Open annotations are served from a third party annotation server and mapped to the text of digital articles presented on a publisher’s web site. Displaying annotations requires client software, and the most widely used such software is provided by Hypothes.is. The annotation service is easily enabled on a journal web page via a Hypothes.is bookmarklet, a Hypothes.is Chrome add-on (which requires no action or participation by journal publishers), or an enabled button on the page. When annotation is enabled, annotated passages in an article are highlighted and annotations are immediately available to anyone viewing the page.

Open annotation thus effectively mobilizes the comparative advantage of publishers who publish articles; technology firms that build annotation platforms; and domain repositories that curate, preserve, protect, and distribute FAIR data and materials in the form of open annotations.

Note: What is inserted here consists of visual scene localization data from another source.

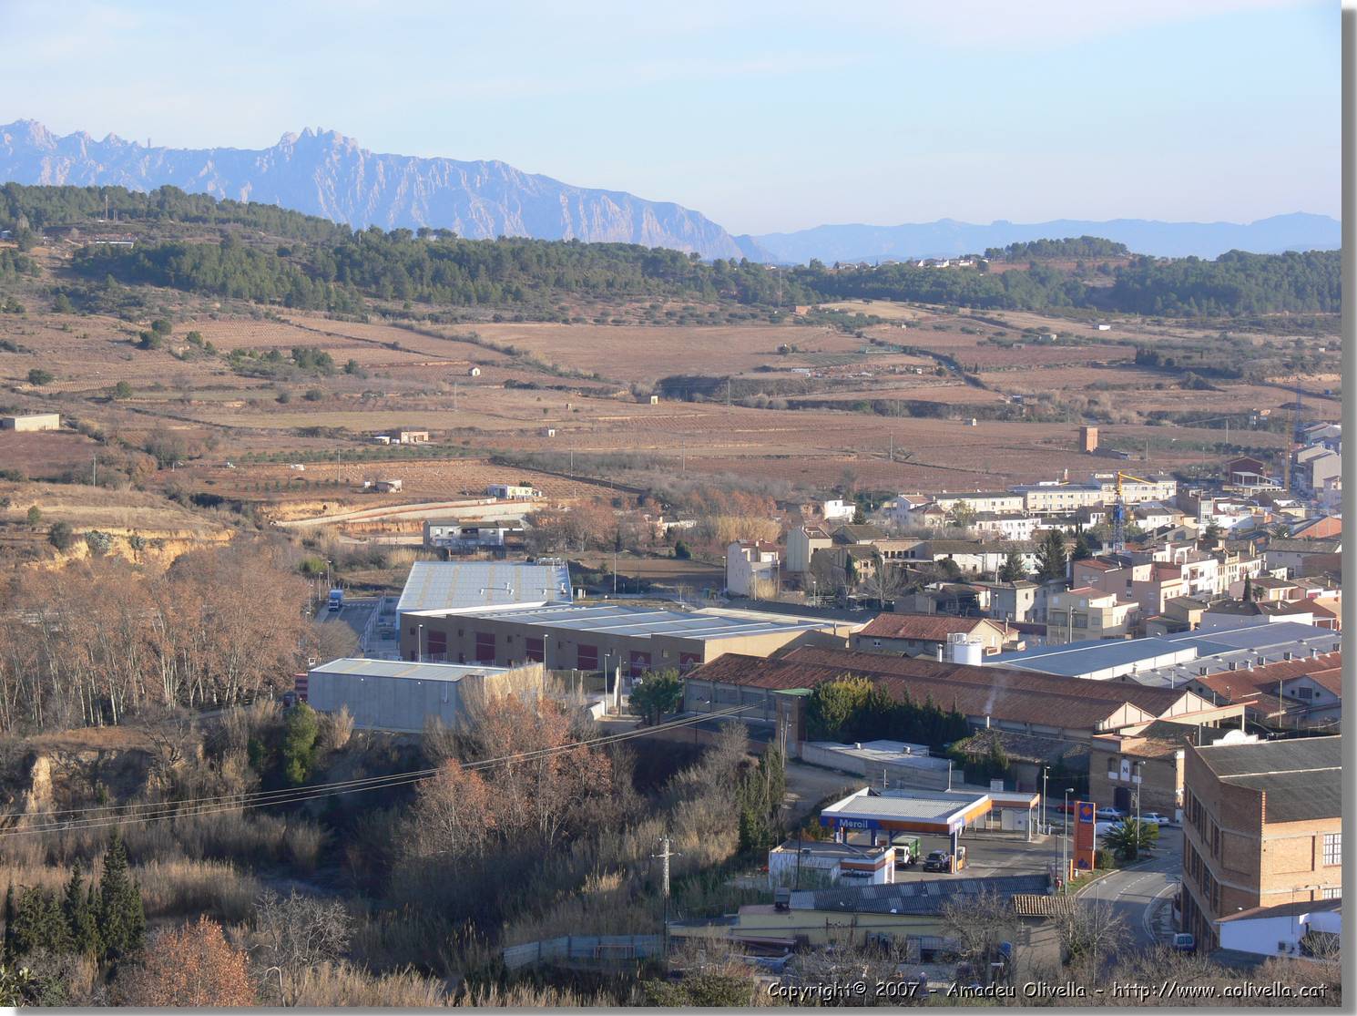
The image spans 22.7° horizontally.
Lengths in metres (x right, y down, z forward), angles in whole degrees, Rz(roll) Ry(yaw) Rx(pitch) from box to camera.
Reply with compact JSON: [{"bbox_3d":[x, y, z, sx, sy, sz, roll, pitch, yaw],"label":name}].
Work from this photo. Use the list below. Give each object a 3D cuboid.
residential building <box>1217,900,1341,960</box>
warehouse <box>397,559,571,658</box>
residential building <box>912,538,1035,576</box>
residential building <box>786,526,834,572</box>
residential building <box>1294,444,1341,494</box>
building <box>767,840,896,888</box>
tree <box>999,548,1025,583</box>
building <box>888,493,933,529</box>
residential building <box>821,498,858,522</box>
[{"bbox_3d":[54.830,36.350,296.040,11.500,4.400,9.000,3,5,37],"label":"residential building"},{"bbox_3d":[-36.870,19.263,655.820,31.700,8.000,97.000,0,4,-3],"label":"warehouse"},{"bbox_3d":[70.550,11.930,810.570,27.500,8.000,12.500,-1,4,-8],"label":"residential building"},{"bbox_3d":[29.556,9.024,756.053,5.600,10.000,11.500,-1,4,-22],"label":"residential building"},{"bbox_3d":[188.651,-11.000,991.961,12.500,13.500,10.500,-2,4,-25],"label":"residential building"},{"bbox_3d":[16.460,38.310,358.530,12.100,3.800,7.200,2,4,23],"label":"building"},{"bbox_3d":[75.910,12.950,767.450,5.600,8.000,5.600,0,4,0],"label":"tree"},{"bbox_3d":[61.070,1.340,885.180,7.800,8.700,7.800,-3,5,-40],"label":"building"},{"bbox_3d":[42.080,0.570,894.400,7.800,6.000,7.000,-1,4,-20],"label":"residential building"}]

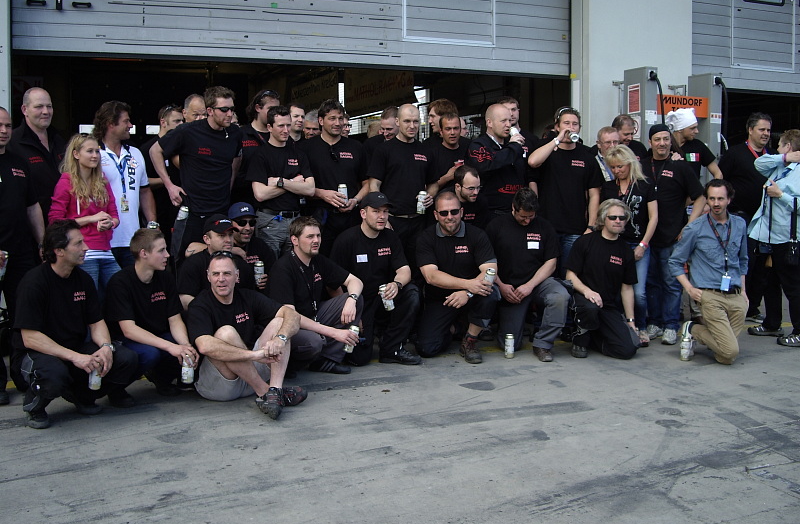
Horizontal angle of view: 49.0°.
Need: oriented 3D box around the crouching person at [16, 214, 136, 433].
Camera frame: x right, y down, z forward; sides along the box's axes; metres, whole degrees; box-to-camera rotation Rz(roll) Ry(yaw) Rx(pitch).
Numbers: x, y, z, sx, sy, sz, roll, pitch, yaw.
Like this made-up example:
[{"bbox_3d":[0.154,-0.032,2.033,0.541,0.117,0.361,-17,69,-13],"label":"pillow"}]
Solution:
[{"bbox_3d":[-1.739,0.298,4.750,0.680,1.020,0.580,4,7,40],"label":"crouching person"}]

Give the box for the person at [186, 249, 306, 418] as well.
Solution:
[{"bbox_3d":[-0.851,0.370,4.900,0.600,0.850,0.740,-4,7,-38],"label":"person"}]

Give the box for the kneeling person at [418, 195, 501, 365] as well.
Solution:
[{"bbox_3d":[0.414,0.088,6.220,0.590,1.170,0.760,-1,5,-8],"label":"kneeling person"}]

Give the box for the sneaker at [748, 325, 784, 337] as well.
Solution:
[{"bbox_3d":[3.038,0.551,7.280,0.295,0.110,0.110,0,5,-2],"label":"sneaker"}]

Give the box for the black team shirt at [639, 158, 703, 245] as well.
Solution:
[{"bbox_3d":[2.141,-0.471,6.950,0.550,0.720,0.320,3,6,25],"label":"black team shirt"}]

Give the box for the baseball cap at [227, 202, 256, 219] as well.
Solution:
[{"bbox_3d":[-1.040,-0.336,5.780,0.175,0.130,0.260,-3,6,-27],"label":"baseball cap"}]

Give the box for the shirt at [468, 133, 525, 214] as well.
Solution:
[{"bbox_3d":[0.746,-0.676,6.750,0.480,0.620,0.360,-4,7,-36],"label":"shirt"}]

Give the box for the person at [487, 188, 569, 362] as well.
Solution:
[{"bbox_3d":[0.963,0.057,6.630,0.640,1.220,0.800,0,5,-2],"label":"person"}]

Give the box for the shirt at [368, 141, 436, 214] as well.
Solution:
[{"bbox_3d":[0.030,-0.633,6.580,0.550,0.600,0.320,-2,6,-18],"label":"shirt"}]

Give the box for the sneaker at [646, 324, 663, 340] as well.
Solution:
[{"bbox_3d":[2.053,0.563,7.050,0.115,0.120,0.300,4,6,33],"label":"sneaker"}]

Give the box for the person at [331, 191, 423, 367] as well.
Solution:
[{"bbox_3d":[-0.180,0.086,6.450,0.640,1.200,0.760,-2,6,-18],"label":"person"}]

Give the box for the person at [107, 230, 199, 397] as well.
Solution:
[{"bbox_3d":[-1.510,0.291,5.380,0.680,0.990,0.560,5,7,43],"label":"person"}]

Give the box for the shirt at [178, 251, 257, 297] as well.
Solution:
[{"bbox_3d":[-1.164,0.215,5.600,0.520,0.560,0.320,-3,6,-32],"label":"shirt"}]

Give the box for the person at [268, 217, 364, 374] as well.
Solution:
[{"bbox_3d":[-0.553,0.206,5.750,0.680,1.020,0.560,4,7,40],"label":"person"}]

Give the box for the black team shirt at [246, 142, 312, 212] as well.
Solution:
[{"bbox_3d":[-0.826,-0.572,6.070,0.470,0.500,0.290,-2,6,-22],"label":"black team shirt"}]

ATI has the potential to greatly enhance the clarity with which descriptive and causal claims are made in qualitative research; to transform how transparency is achieved; and by empowering replication and reproduction, profoundly impact the way qualitative social science scholarship is evaluated. This new approach to transparency should thus have a direct and significant impact on the credibility and legitimacy of qualitative scholarship and its utility for evidence-based policy.